Agreed.  That doesn’t make individualism any less of a loser, obviously.

Groups do not always outcompete individuals.  Would the Mona Lisa have been a better painting if it had been painted by a committee?

I wouldn’t be surprised if da Vinci had help.  It was common practice for master painters to have assistants.  This isn’t exactly a “committee,” but I didn’t say “committees outcompete individuals,” either.

But yes, there are exceptions to any rule; I meant in terms of resource competition, etc.  Consider an hyperbolic example: 5 radically “absolute” group members amongst a population of 100 “absolute” individualists.  The former will dominate the latter.  In fact, the more absolute the “absolutes,” the larger the number one can substitute for 100 (the figures get arbitrarily large).

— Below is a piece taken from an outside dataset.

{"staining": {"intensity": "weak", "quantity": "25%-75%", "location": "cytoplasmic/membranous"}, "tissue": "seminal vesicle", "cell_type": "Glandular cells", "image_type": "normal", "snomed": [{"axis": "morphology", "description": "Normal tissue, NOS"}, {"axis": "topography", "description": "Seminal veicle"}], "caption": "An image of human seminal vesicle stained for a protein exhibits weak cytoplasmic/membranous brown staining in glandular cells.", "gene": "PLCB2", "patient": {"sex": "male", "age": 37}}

Consider what I call the ceteris paribus guide; all else being equal, yes, groups outcompete individuals.  So the rule stands. 

Culture and religion do not need the coercive power of government to grow and thrive.

Agreed.

Libertarians believe in freedom for everyone, not just those who agree with us. It is deeply rooted in the JudeoChristian concept of Free Will.

Even the freedom of individuals to act as group members, and as such dictate the rules of their own communities, nations, states, etc?

5 radically “absolute”; I ‘d meant to drop the “radically.”